In the 1970s we were not allowed to sit behind the microphone and screen, unless we pass the screen and Arabic examination!? We also had daily debates, which were noted by my colleagues at that time (Abdelwahab Al-Mutawa, Mohammad Ibrahim, Dr. Youssef Al-Ibrahim, the late Fawzi Al-Khamis, Professor Zuhdi Abukhail, Professor Kawthar Matar, Laila Al-Atrash, and Zahabi Gabi) and others who were engaged in heated discussions about our news presentation in the previous night and we were learning much from these discussions.

Furthermore the then director of the TV (1974) Javad Maraqa, used to call me after I finish presenting the news and give me a yellow piece of paper which includes mistakes I made during the presentation. Not only that, but he was threatening me that he will terminate me if I repeat these errors in the next news.

The next day, when Zuhdi Abu Khalil sends notes containing errors made by the announcers, we feel shame. So this was making us work hard to learn Arabic language, and some of us specialized in it at the university.

 Today, we note that 90 percent of Radio and TV programmes use local dialect, contradicting the current law on protection of Arabic Language, therefore I believe that this requires reconsidering the selection of announcers and news editors?! This is because the State language is the classical Arabic based on the identity of the State, as has been stipulated in the constitution.

Then this law has come to re-emphasise the importance of using Arabic language, in accordance to the provisions of this law. 
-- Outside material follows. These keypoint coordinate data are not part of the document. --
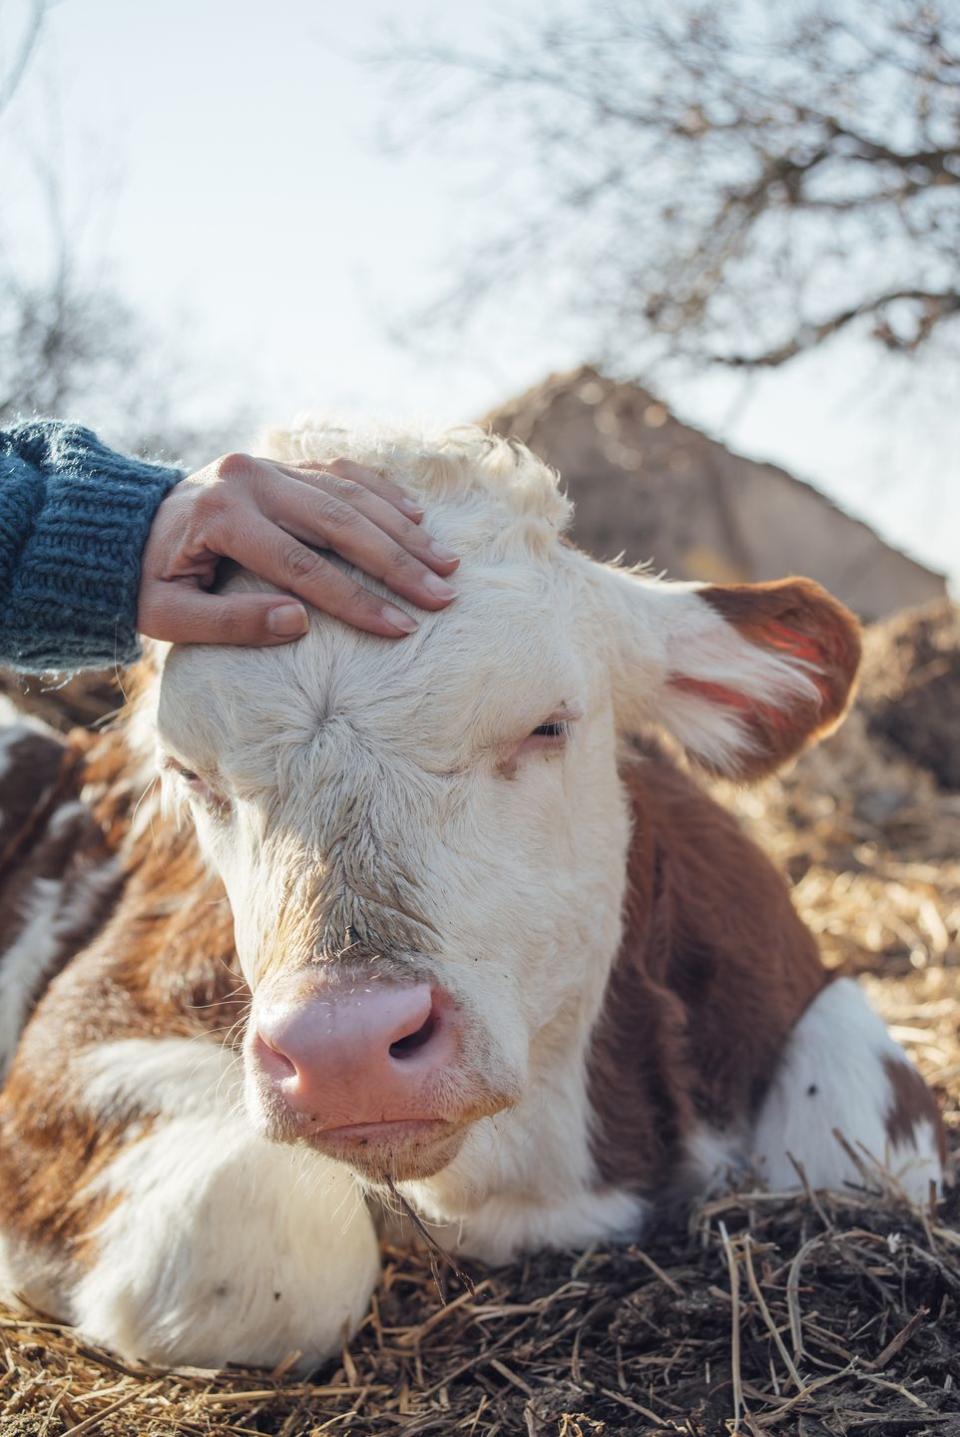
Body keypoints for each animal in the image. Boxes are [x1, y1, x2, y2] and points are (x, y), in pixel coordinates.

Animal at [0, 419, 942, 1362]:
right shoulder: (79, 1044)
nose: (344, 1048)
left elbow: (865, 1142)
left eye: (549, 725)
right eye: (192, 776)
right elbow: (265, 1234)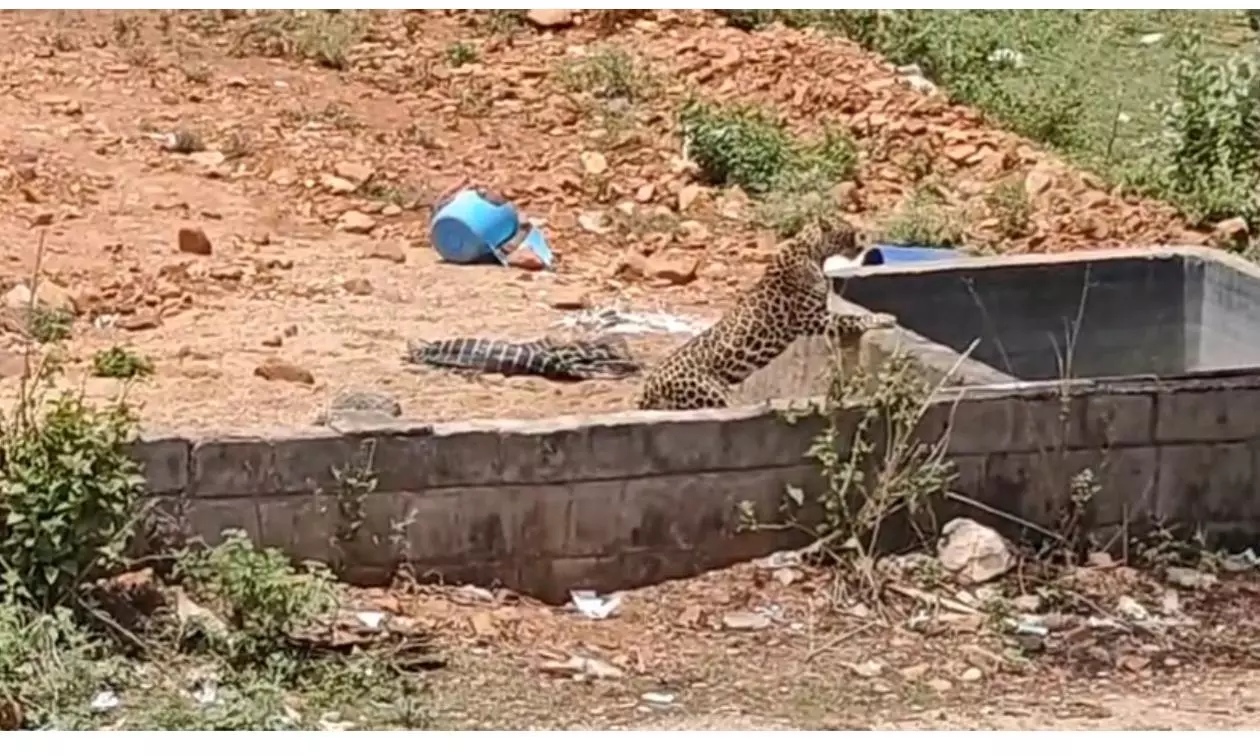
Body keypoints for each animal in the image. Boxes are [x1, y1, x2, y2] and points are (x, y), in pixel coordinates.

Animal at [635, 215, 897, 411]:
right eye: (848, 232)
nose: (862, 246)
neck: (812, 252)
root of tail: (648, 385)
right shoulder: (812, 318)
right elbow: (851, 318)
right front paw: (883, 318)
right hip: (713, 393)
Therefore, the tests for admission of Radio and TV broadcaster should be based on the provisions of this law, keeping away from courtesies or partiality because announcer, who is not fluent in his language, will not convey the message properly. Of course, currently we are witnessing broadcasters who have not developed for 15 years, and some of them prefer talk shows in dialects, but when an official news come from the government, then confusion and stuttering appear on the announcer, as he/she is not able to deliver the news written in standard Arabic.

This Law is a road map to reform the course of education and media in our country. We say this, in recognition of the mistakes and trying to rectify it without taking a defensive position against those who believe that “The pioneering generation of media professionals adhere to a rigid Arabic language, which does not fit the new generations”.

This is not acceptable, because had the Arabic language been rigid and static, then the Holy Quran would not have been revealed in it; and science, knowledge, poetry and music would not have been preserved in it. 

Arabic is a civilization, identity preserver, and we want our sons and daughters to preserve this identity, because it is the future, and it is fine to master another language besides it. Finally, I believe that parents and educators should pay attention to this issue, and they should not feel proud that their children are fluent in English, while they know nothing about their mother tongue the Arabic language.